U.S stock indices’ traded lower for first half of Wednesday for the third day running with the S&P 500 failing just above the 2000 level in September futures. Let’s assume for a moment that is an interim top. I am expecting a 38.2% Fibonacci retracement, which also comes in near an up-sloping trend line that has held for the last four months. That represents a correction of 4% and, in my eyes, would be a healthy correction that in no way would derail the bull market that has existed for several years. In order for a market to sustain such a move, investors should expect ebbs and flows. Worries over the timing of a U.S. rate increase, economic weakness in China and an impending referendum on Scottish independence has kept trading subdued.

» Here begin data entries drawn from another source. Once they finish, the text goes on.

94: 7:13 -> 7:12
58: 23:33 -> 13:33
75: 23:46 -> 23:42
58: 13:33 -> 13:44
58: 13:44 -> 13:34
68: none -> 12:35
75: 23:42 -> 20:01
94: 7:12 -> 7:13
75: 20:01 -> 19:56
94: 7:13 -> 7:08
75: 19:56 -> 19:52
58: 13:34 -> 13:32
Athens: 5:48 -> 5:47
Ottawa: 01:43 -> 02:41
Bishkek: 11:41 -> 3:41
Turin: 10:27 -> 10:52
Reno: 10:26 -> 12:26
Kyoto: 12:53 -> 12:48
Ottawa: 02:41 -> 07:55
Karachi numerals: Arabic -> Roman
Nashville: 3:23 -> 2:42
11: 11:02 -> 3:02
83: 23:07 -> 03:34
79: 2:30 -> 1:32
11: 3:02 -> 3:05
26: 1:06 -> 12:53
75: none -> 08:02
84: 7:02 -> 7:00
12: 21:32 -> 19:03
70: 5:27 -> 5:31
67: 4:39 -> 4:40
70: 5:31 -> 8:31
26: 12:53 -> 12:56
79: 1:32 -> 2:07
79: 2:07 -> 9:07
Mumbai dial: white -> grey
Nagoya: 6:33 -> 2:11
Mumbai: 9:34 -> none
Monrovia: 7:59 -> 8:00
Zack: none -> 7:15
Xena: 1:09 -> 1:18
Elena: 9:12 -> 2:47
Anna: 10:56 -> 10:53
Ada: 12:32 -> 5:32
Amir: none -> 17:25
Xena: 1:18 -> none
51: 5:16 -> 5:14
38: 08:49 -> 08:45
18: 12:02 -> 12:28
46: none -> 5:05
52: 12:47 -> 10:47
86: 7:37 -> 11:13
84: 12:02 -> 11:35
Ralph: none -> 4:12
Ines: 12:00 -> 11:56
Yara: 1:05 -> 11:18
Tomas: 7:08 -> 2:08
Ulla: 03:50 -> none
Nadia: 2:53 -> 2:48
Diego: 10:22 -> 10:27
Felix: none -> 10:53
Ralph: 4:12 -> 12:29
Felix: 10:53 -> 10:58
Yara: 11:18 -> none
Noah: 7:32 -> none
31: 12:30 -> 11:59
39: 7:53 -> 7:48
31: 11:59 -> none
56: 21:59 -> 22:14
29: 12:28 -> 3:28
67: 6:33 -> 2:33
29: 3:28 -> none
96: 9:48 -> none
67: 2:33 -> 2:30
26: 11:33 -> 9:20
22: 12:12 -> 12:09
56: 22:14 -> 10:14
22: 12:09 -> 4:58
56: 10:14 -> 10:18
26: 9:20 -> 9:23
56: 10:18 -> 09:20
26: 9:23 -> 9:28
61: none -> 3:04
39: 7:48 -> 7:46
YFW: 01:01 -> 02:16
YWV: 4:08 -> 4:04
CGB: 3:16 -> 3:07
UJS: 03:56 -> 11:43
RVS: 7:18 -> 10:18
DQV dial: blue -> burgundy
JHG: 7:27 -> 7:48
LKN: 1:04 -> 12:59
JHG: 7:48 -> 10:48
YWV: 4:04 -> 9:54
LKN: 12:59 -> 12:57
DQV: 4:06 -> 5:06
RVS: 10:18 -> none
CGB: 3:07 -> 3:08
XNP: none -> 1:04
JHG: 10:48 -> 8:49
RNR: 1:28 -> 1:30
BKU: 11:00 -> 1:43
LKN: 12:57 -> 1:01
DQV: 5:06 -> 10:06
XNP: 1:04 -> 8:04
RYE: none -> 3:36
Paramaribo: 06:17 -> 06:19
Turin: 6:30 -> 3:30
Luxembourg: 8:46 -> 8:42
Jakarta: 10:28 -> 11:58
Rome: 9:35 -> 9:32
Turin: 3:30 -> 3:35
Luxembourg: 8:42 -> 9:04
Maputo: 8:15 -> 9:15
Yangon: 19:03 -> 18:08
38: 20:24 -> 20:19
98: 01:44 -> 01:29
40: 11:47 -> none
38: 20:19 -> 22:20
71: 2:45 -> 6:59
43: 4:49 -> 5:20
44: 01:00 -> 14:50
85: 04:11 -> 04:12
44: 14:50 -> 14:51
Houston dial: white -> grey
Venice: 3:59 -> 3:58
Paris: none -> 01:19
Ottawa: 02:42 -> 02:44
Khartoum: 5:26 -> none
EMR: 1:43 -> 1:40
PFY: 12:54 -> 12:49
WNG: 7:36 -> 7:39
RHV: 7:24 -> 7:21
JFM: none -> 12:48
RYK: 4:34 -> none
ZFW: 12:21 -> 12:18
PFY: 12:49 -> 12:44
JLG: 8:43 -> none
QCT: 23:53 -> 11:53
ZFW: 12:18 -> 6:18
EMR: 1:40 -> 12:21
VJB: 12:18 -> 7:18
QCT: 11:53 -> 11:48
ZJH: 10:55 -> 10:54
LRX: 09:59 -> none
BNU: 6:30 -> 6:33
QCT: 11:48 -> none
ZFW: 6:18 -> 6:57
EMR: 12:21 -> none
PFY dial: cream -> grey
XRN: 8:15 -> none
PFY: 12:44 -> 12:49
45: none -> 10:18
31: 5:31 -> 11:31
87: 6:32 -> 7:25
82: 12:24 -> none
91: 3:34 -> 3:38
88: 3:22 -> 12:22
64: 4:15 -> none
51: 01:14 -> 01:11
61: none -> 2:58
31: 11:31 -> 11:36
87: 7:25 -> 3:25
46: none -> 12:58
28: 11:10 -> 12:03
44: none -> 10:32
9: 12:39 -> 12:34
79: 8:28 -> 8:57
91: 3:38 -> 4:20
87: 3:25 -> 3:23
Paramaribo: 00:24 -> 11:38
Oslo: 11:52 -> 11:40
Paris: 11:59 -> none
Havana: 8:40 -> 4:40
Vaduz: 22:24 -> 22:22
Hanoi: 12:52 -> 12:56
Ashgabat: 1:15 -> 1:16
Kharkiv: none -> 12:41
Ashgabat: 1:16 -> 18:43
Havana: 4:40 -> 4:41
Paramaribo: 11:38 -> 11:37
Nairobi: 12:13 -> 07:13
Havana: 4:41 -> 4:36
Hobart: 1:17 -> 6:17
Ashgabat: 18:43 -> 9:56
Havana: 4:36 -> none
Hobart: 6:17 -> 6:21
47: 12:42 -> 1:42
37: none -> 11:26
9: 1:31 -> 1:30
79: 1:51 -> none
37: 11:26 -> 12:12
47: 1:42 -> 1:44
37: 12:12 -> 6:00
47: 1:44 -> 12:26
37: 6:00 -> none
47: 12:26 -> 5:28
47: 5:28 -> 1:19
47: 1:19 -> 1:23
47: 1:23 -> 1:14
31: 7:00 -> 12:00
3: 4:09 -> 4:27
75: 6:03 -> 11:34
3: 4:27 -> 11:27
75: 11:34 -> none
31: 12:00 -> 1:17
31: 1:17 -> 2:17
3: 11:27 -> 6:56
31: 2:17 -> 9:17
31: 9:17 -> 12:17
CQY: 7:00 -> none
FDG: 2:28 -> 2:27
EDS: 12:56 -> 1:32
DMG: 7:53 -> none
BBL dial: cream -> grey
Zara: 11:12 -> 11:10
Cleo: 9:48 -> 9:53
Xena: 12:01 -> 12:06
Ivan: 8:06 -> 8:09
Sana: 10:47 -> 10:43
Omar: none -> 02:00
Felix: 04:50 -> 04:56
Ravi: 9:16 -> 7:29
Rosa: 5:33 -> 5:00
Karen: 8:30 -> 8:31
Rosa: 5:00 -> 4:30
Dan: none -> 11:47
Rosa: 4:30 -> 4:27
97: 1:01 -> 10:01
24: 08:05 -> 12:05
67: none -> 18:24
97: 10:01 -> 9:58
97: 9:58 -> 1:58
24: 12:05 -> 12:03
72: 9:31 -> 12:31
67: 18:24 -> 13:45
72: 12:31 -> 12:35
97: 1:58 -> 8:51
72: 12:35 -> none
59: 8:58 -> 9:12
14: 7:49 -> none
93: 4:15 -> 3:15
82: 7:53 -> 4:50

The S&P appears to be finding sellers near the 2000 level while the Dow is meeting resistance near 17100 with the NASDAQ at 4100.This week's losses come after the S&P 500 on Friday closed at yet another all-time high -- its 33rd for the year. The index is up nearly 8% in 2014. Investors are now turning their attention to next week's Federal Reserve meeting at which the central bank could describe when or how it could raise short-term interest rates. Absent any new developments -- but looking at the big picture -- rising yields will tend to put downward pressure on stock prices.
Other Considerations
October ends the fiscal year for many mutual funds, at which point many unload losing positions -- and that could contribute to some window dressing and depreciation in the coming weeks. Historically, September is the worst month on the calendar for stocks. MarketWatch's Mark Hulbert says that after a lousy August there's evidence September comes in worse. While past performance is not indicative of future results the stock market performs most miserably in September and this month doesn't seem likely to reverse the annual trend. If history is any guide, equity indices may be in for another rough ride.
As for trade ideas, I'm suggesting short ES futures and buying at the money or just out-of-the-money calls for risk mitigation. The trade has just over one week time until expiration. Those looking for more time are advised to purchase bear put spreads in forward months.